Writing for The Wall Street Journal, Bill Gates disclosed his best ever investment and no, it's not Microsoft. The philanthropist and technology magnate says the money funneled into global health groups who buy and distribute medicine has paid off the most in the long run – both in terms of lives saved and money spent.
"Technology is a boom-or-bust business, but it’s mostly busts. I’ve always assumed that 10% of my technology investments will succeed – and succeed wildly. The other 90% I expect to fail," he wrote.
Gates admits that when he first left Microsoft for philanthropy, he thought his success rate would remain stable. "Discovering a new vaccine, I figured, would be just as hard as discovering the next tech unicorn," he explained. But he was wrong – vaccines are harder.
However, after two decades in the field, there is one type of investment whose success has surprised him and, as mundane as it may seem, that is the purchasing and distribution of medicines already in existence.
"Buying medical supplies and getting them where they’re needed may sound easy, even boring, but it isn’t," he continued. "Saving lives in developing countries often means getting medicines to remote villages and war zones."
And over the last 20 years, the Bill and Melinda Gates Foundation has committed $10 billion to doing just that. Gates names three organizations (Gavi, the Vaccine Alliance; the Global Fund; and the Global Polio Eradication Initiative) that have been responsible for taking some of that $10 billion and turning it into lives saved. Combined, they have helped deliver vaccines, medications, bed nets, and other supplies to fight diseases including malaria, AIDS, Tuberculosis, and polio to millions of people across the developing world.
"These organizations are not trivial or expendable. In fact, they are probably the best investments our foundation has ever made," Gates added.
According to Gates, the impact has been significant. In the space of 19 years, for example, the number of deaths of under-fives living in low- and middle-income countries has fallen 40 percent. Meanwhile, deaths caused by AIDs have halved since the turn of the millennium and polio cases have shrunk spectacularly, with only 31 reported in the whole of 2018.
"Obviously, the key thing here is that they’ve saved lives," Gates wrote. "But they’ve also been successful in the way that investments traditionally are: They’ve created a lot of wealth, because when people aren’t sick in bed, they can go to work or school."

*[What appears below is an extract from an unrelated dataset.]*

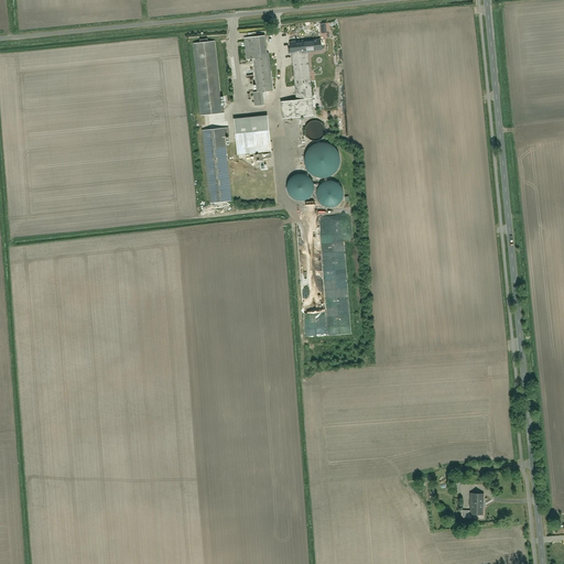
[(252,93),(255,108),(264,107),(262,91),(272,90),(266,35),(243,39),(246,61),(252,61),(256,91),(252,93)]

Based on calculations made by the Copenhagen Consensus Center, a nonprofit think tank that examines and prioritizes solutions to global problems on a cost-analysis basis, Gates has been able to compare the economic success of these initiatives to those of other possible solutions. For example, had that $10 billion been invested into energy products, the return would been $150 billion. Infrastructure, $170 billion. Standard & Poor's 500 (with the balance given to developing countries 18 years later), a measly $12 billion – or $17 billion if you include dividends.
Instead, by investing that $10 billion into the buying and selling of medicine and other supplies, they have reaped approximately $200 billion in social and economic benefits. And, we have to say, that is pretty impressive.